I am familiar with ground effect from flying gliders and I can confidently state I have never once felt anything close to it on a hydrofoil.
I agree. Ground effect occurs when air off the wing is displaced downward and forms a high pressure area under the wing, increasing lift and extending glide. I don't think that would occur in a liquid as it can't be compressed.
I'd be pretty sure it's there. Just questioning whether it kicks in far enough off the bottom to be felt or taken advantage of. ( before crashing). The WSSRC considers it exists.... for planing hulls at least.
www.sailing.org/news/3762.php
"There is much anecdotal evidence about the positive effects on speed by the shallow water effect and certain published study including the effect on fast ferries when entering shallow water and using the effect to "unstick"
seaplanes. However in order to obtain some hard data, the Council commissioned the Wolfson Unit of Southampton to prepare a paper on the specific subject.
Their conclusion of this detailed study was that the drag of a planing board is reduced when the water depth is less than the beam of the board, with a possible reduction of 50% in very shallow water of less than half the beam of the board. A water depth of 50cm would be deep enough to avoid shallow water effects."
Sandbars are a fact of life on the inshore waters of Florida. So, to avoid them I get really picky about where I windfoil. Yes, you can find spots that remain deep enough, even at low tide. I have three such spots in the Tampa/St Pete area of the Gulf coast. Most freshwater lakes are plenty deep, but they also sometimes harbor gators, at least in the shoreline weeds. Check with the locals. Stay out in the open.
Ground effect is a feature of lift in a compressible medium like air. Since water is not compressible at our speeds, ground effect is negligible.
Surf foilers spend most of their time in shallow water and there was a highly technical discussion on the Progression Project podcast (podcasts.apple.com/us/podcast/the-progression-project/id1206097336 ) where they claim that there was a ground effect when the wing gets near the bottom.

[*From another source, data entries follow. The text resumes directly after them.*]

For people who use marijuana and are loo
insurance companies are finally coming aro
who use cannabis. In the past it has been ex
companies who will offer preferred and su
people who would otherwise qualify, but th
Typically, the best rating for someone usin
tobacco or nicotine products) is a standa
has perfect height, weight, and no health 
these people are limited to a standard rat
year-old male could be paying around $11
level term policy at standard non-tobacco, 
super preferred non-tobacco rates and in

Some of the posts above say that because water is difficult to compress this wouldn't allow ground effect. But wouldn't that actually increase ground effect instead? When the water gets squeezed between the wing and the bottom I would expect the pressure on the underside of the wing to increase even more because water is not very compressible.
The surf foilers on the podcast also talk about a sort of ground effect from being close to the water surface. the theory being that the water has more difficulty swirling off the wing tips and back onto the top surface of the wing.